AI methods showed a high precision in the diagnosis of RB based on fundus images with no significant difference when comparing high and low computational power models, suggesting a viability of their use. Validation and cost-effectiveness studies are needed in different income countries. Subpopulations should also be analyzed, as AI may be useful as an initial screening tool in populations at high risk for RB, serving as a bridge to the pediatric ophthalmologist or ocular oncologist, who are scarce globally.
What is known Retinoblastoma is the most common intraocular cancer in childhood and diagnostic delay is the main factor leading to a poor prognosis. The application of machine learning techniques proposes reliable methods for screening and diagnosis of retinal diseases. What is new The meta-analysis of the diagnostic accuracy of artificial intelligence methods for diagnosing retinoblastoma based on fundus images showed a sensitivity of 98.2% (95% CI: 0.947-0.994) and a specificity of 98.5% (95% CI: 0.916-0.998). There was no statistically significant difference in the diagnostic accuracy of high and low computational power models. The overall performance of supervised machine learning was best than unsupervised, although few studies were available on the second type.

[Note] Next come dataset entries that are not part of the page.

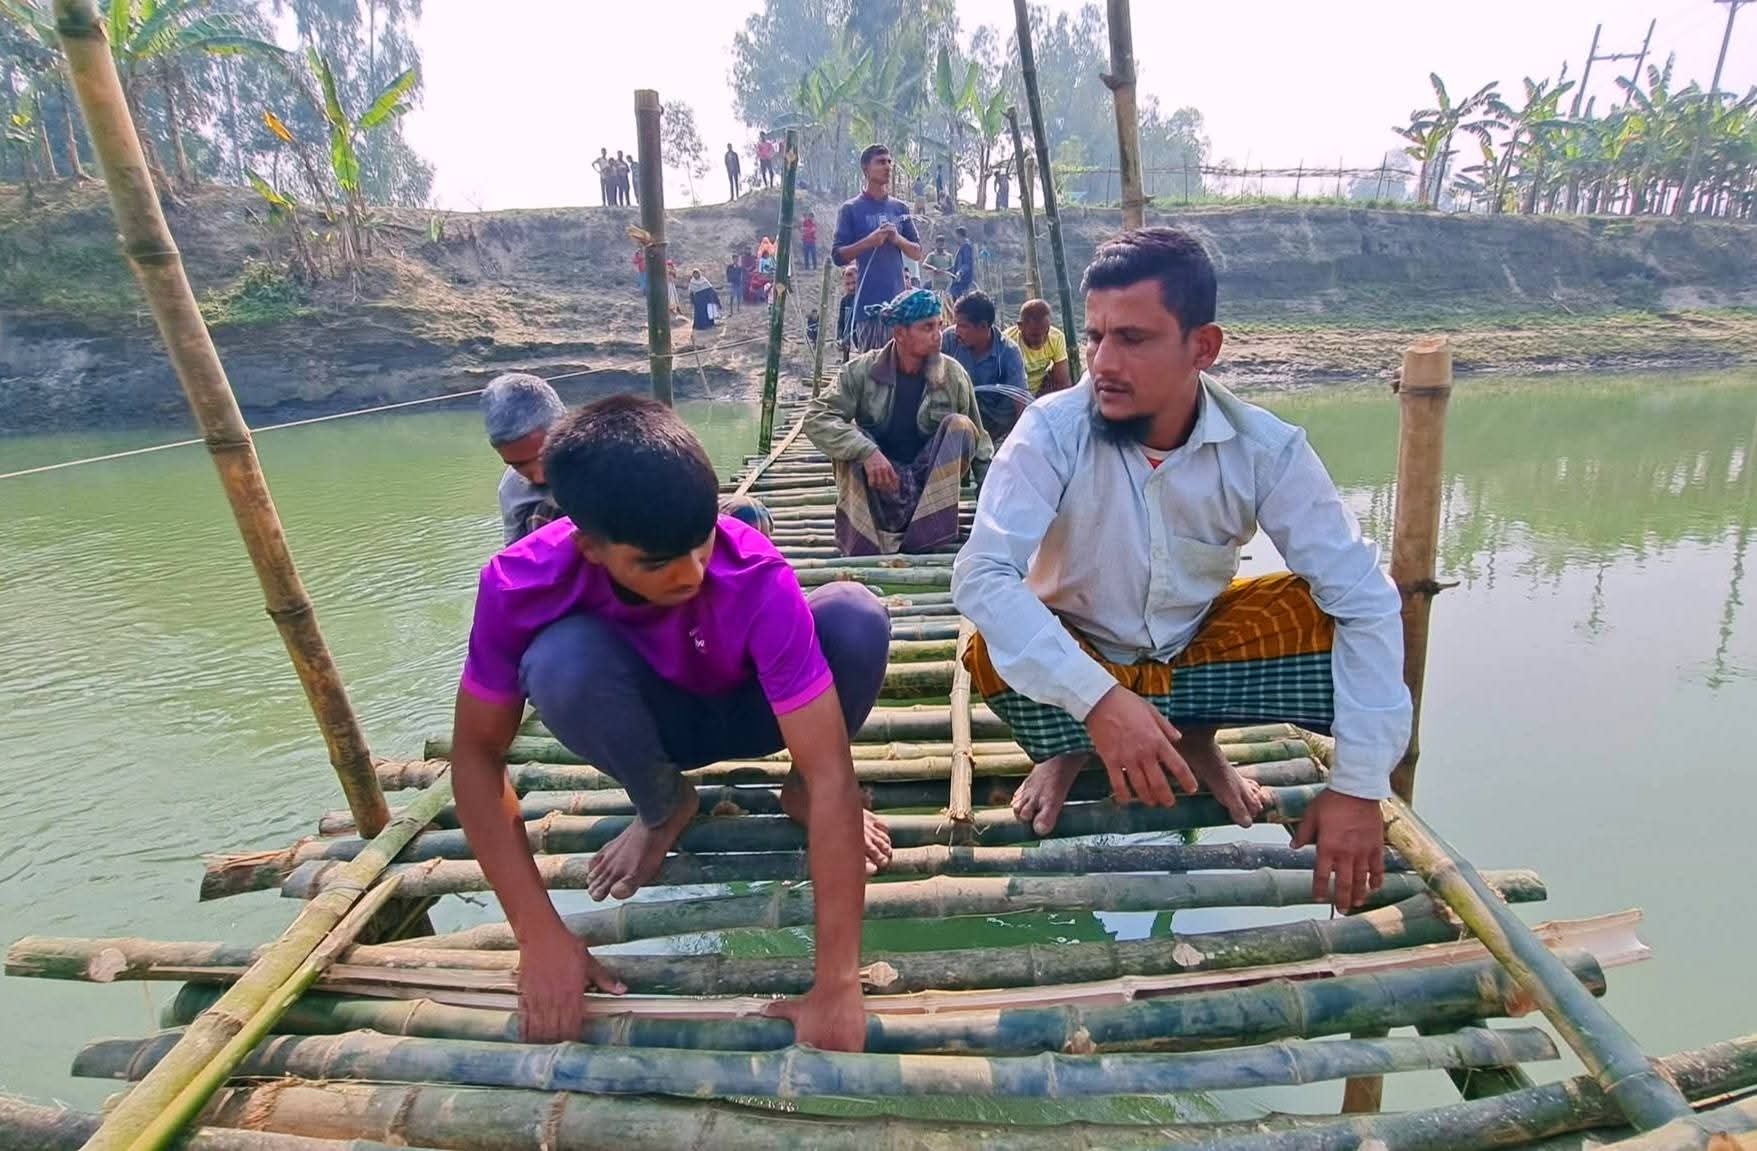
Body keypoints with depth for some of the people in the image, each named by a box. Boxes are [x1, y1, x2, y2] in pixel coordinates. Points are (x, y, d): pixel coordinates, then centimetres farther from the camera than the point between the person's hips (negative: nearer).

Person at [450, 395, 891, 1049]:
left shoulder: (757, 577, -36)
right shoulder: (520, 584, -31)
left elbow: (832, 775, -37)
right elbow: (477, 753, -19)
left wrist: (837, 986, -39)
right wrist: (541, 935, -25)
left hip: (753, 710, -1)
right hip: (657, 721, 1)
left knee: (856, 617, -31)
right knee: (562, 659, -33)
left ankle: (798, 791, -1)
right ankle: (663, 809, -1)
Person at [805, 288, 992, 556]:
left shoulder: (953, 375, -4)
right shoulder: (862, 371, -9)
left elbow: (978, 441, 4)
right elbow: (817, 417, -19)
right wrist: (866, 452, -33)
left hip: (931, 483, 2)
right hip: (879, 486, -1)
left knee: (958, 425, -22)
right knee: (856, 444, -29)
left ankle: (924, 533, -25)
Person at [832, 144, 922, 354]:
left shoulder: (900, 208, 14)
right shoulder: (851, 209, 2)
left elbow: (917, 253, 14)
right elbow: (837, 256, -3)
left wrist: (898, 239, -6)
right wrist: (869, 241, -17)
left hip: (898, 300, 4)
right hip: (869, 303, -4)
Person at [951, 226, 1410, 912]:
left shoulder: (1266, 448, -19)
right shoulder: (1054, 430, -25)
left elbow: (1364, 600, -19)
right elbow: (981, 575, -34)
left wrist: (1359, 785, -24)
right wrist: (1098, 699, -46)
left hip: (1197, 648, 2)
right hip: (1081, 655, -2)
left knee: (1328, 618, -21)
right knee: (993, 654, -32)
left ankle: (1197, 736, 5)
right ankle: (1072, 747, 2)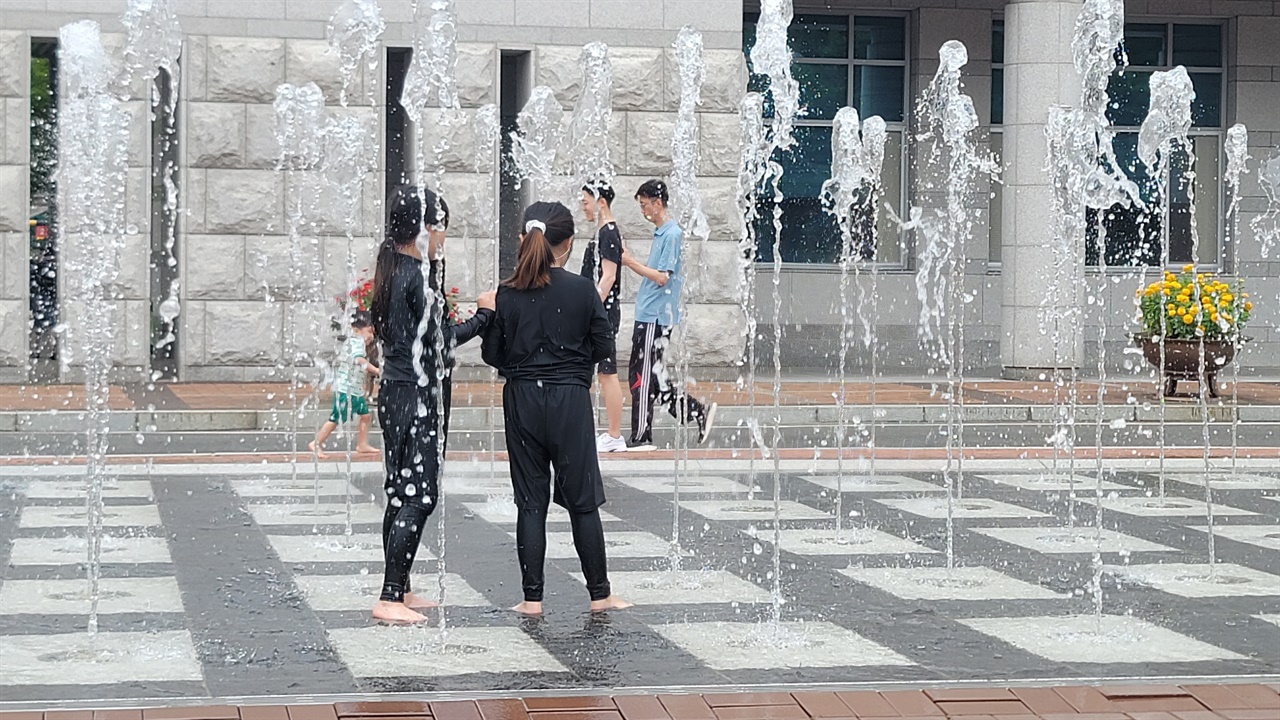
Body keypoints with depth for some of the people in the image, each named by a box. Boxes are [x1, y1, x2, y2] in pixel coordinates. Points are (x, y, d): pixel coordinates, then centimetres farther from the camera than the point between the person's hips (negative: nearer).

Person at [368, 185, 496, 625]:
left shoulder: (392, 270, 12)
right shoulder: (416, 277, -17)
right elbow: (440, 340, -16)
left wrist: (435, 266, 15)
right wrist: (484, 314, -5)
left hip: (397, 390, 10)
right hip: (418, 395, -10)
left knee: (402, 494, 13)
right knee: (418, 497, -8)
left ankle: (399, 590, 19)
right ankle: (390, 599, -9)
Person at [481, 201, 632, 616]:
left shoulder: (508, 294, -3)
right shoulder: (581, 290, -8)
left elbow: (491, 353, 0)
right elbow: (604, 347, -2)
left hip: (521, 399, 2)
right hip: (570, 399, -2)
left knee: (530, 502, 7)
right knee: (582, 500, 8)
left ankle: (532, 598, 7)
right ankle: (600, 594, 14)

通过眼底图像分析检测视网膜母细胞瘤(RB)的人工智能(AI)算法已被提出,作为一种潜在有效的技术,以促进诊断和筛查项目。然而,对于该技术的准确性、适用于这种情况的最佳AI类型及其日常使用的可行性仍存在疑问。因此,我们进行了一项系统评价和荟萃分析来评估这个问题。
按照PRISMA 2020指南,对MEDLINE、Embase、ClinicalTrials.gov和IEEEX数据库进行全面检索,共识别出494项研究,对其标题和摘要进行筛选以确定是否符合纳入标准。我们纳入了评估基于眼底成像的AI识别视网膜母细胞瘤准确性的诊断研究。使用随机效应模型进行单变量和双变量分析。该研究方案已在PROSPERO中注册,注册号为CRD42024499221。
纳入了6项研究,共9902张眼底图像,其中5944张(60%)已确诊为RB。只有一个数据集使用了基于半监督机器学习(ML)的方法,所有其他研究都使用了监督ML,其中三项使用了需要高计算能力的架构,两项使用了更经济的模型。对所有模型的汇总分析显示,敏感性为98.2%(95%CI:0.947 - 0.994),特异性为98.5%(95%CI:0.916 - 0.998),AUC为0.986(95%CI:0.970 - 0.989)。比较高计算能力和低计算能力模型的亚组分析显示无显著差异(p = 0.824)。
AI方法在基于眼底图像诊断RB方面显示出高精度,比较高计算能力和低计算能力模型时无显著差异,表明其具有使用的可行性。不同收入国家需要进行验证和成本效益研究。还应分析亚人群,因为AI可能作为RB高危人群的初始筛查工具很有用,可作为通向全球稀缺的儿科眼科医生或眼科肿瘤学家的桥梁。
已知信息 视网膜母细胞瘤是儿童最常见的眼内癌,诊断延迟是导致预后不良的主要因素。机器学习技术的应用为视网膜疾病的筛查和诊断提供了可靠方法。新发现 基于眼底图像诊断视网膜母细胞瘤的人工智能方法的诊断准确性荟萃分析显示,敏感性为98.2%(95%CI:0.947 - 0.994),特异性为98.5%(95%CI:0.916 - 0.998)。高计算能力和低计算能力模型的诊断准确性无统计学显著差异。监督机器学习的总体性能优于无监督学习,尽管关于后者的研究较少。